Во Владимирском соборе отмечают сегодня 70-летие какого-то не то протоиерея, не то еще кого. Колокола заливаются, выложена красная дорожка, которую бдительно стерегут бородатые мужики. Поприбавилось нищих. Многих из них я знаю в лицо, и мы даже как бы здороваемся, хоть подаю я крайне редко, разве что так... находит, иногда.
В Графском раздавленная собачья какашка уже почти неделю лежит возле водосточной трубы. Адам Мицкевич, чей бюст скорбно стоит перед 216-й школой, обижено поджал губы - голуби садятся ему прямо на голову, ладно, хоть не гадят.

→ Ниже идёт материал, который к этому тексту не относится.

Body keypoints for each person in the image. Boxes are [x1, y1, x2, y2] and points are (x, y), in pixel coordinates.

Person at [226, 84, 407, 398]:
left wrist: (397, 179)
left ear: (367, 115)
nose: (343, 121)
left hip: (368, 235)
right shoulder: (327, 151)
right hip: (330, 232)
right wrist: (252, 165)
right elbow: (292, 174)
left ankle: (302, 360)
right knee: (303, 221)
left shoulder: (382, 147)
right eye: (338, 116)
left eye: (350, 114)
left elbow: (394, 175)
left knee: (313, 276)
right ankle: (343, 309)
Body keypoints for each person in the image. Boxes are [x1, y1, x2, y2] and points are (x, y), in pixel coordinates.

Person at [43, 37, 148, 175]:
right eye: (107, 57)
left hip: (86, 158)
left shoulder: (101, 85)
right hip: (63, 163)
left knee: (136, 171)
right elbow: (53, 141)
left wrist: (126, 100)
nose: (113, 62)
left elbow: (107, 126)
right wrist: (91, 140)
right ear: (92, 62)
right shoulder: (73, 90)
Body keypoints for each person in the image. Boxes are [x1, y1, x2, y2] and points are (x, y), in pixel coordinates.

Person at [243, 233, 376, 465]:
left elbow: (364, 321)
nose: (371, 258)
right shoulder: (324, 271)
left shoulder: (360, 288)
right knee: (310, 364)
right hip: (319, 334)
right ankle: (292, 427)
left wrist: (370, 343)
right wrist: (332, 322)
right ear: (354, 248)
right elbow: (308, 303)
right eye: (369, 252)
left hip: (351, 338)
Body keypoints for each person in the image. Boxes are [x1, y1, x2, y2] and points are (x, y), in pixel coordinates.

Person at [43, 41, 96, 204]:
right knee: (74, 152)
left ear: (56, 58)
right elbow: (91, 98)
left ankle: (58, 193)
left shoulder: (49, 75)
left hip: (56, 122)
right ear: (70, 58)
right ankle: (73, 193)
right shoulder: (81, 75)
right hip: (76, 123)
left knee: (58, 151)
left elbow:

На Фонтанке кормила ворону, поделилась с ней бутербродом с сыром. Ворона долго подозрительно косилась на кусочек, покуда не подлетели с двух сторон более храбрые товарки, тогда, решительно оттолкнув их плечом, она вцепилась в бутерброд, и как бы приседая под его тяжестью, неловко взмахивая крыльями, отправилась трапезничать на крышу Дворца пионеров. Разочарованные конкурентки, вздохнув, отлетели в противоположную сторону.
У Аничкова починили, наконец, светофор. Ошалелые гаишники в ядовито-желтых жилетах, испуганно размахивающие руками, исчезли...
Закрыли лавочку "Ганг", где я как-то прикупила Милому маленькое нэцке "Лао-Цзы" и все присматривалась в расписным индийским платкам... Не носить, а так, чтоб глаз радовался. Но закрыли вот. Кризис, чтоб его.
Вот и Итальянская. В окне над офисом сидит важный кот и презрительно вглядывается в суетливо семенящих по двору воробьев. Немножко завидую коту. Рабочий день только начинается.